GOLDEN, Colo. (CBS4) – It’s may sound like a counter-intuitive construction project, but to the concrete canoe team at The Colorado School of Mines, it’s about finding a creative solution to a unique problem.
“I think everyone on the team has definitely like learned a lot about work ethic, and we’ve all stepped it up a lot. It’s hard, we’ve been in here a lot of late nights,” said Emmy Tran, Captain of the concrete canoe team.
Their hard work has paid off. For the first time ever, the Mines team is headed to Nationals for their concrete canoe design dubbed, “The Kraken.”
The American Society of Civil Engineers (ASCE) Concrete Canoe Competition is a national challenge that brings together students from more than 200 universities from around the country. Each team is tasked with building a canoe made out of concrete, which is judged based on aesthetics, an oral presentation and performance races.
The Mines team has more than 2,000 hours of work put into their canoe.
“We’ve all been in the lab a lot, and we’ve gotten a lot of bonding in together!” laughed Tran.
Not only have they become good friends throughout the process, but they have learned valuable skills for their future careers.
“I think everyone on the team has definitely like learned a lot about work ethic, and we’ve all stepped it up a lot. I know now how to stay in the office late. Like, it’s okay to not go home like you would an 8 hour job everyday.”
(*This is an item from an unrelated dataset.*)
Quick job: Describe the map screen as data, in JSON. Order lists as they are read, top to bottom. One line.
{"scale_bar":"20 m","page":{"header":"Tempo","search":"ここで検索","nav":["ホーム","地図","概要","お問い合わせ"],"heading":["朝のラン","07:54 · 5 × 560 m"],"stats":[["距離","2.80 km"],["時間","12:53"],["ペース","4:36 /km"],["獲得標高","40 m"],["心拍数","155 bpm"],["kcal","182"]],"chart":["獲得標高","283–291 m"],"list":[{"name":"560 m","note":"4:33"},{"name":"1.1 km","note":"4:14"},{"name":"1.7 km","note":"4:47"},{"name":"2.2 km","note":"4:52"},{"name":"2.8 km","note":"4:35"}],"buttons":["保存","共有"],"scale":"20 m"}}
The long hours the team has put in are not over. They have some final touches to make and some serious packing to do before they hit the road. The national competition is in Florida and they plan to drive the canoe there.
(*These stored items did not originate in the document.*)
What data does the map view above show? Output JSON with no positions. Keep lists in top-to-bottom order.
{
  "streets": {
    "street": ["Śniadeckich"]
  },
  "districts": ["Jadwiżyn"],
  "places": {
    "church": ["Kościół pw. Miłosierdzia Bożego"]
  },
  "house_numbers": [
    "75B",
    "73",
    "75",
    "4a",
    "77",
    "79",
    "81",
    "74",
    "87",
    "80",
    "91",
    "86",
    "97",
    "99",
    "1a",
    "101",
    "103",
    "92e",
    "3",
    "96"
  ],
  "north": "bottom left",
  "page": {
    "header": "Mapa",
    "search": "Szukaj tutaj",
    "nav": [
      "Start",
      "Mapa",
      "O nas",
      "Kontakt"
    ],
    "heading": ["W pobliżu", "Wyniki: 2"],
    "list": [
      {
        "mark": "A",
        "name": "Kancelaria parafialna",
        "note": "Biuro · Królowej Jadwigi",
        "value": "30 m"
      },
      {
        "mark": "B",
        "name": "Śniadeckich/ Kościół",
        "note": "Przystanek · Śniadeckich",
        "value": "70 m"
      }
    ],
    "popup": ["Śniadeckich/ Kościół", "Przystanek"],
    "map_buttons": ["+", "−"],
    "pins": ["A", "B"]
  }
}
Last year their canoe broke on the way to the regional competition. They have taken extra precaution to make sure it withstands the journey.
“So this year we actually constructed a new carrier, and we used some fire hose to hold some foam topping mattresses. We strapped it in there and snuggled it up like a burrito so we could get it to Boulder safely.”
The regionals were in Boulder where their unique design beat out several other states. Many of the teams use a lacquer finish often harmful to the environment. The Mines team decided to go a different route.
“We were trying to find other ways that were more sustainable to release from the concrete so we just decided to make a wood grain texture, but it did take a lot of testing, a lot of trial and error. We also used a spray-able concrete,” said Tran.
For nationals, the criteria is much the same. The teams have to show the judges not only that they can make it across the water, but they also have to show them what their concrete mixes contain and how much they weigh.
“This white mix is actually what we used in our lettering. The red mix on the bottom is what we used for the tentacles, and it’s actually what we used for the full outside of the canoe, but we just used brown dye.”
The Mines team worked hard to go above and beyond the requirements.
“We’re hoping to impress people with wood grain texture because we think that’s the coolest most innovative part of our project,” Tran continued. “We do some non-conventional things too obviously like, using expanded glass beads which provide a lighter weight and density from the air.”
The team has received some funding from the school, but they are also hoping to raise more to cover travel expenses and entry fees for the national competition on June 6.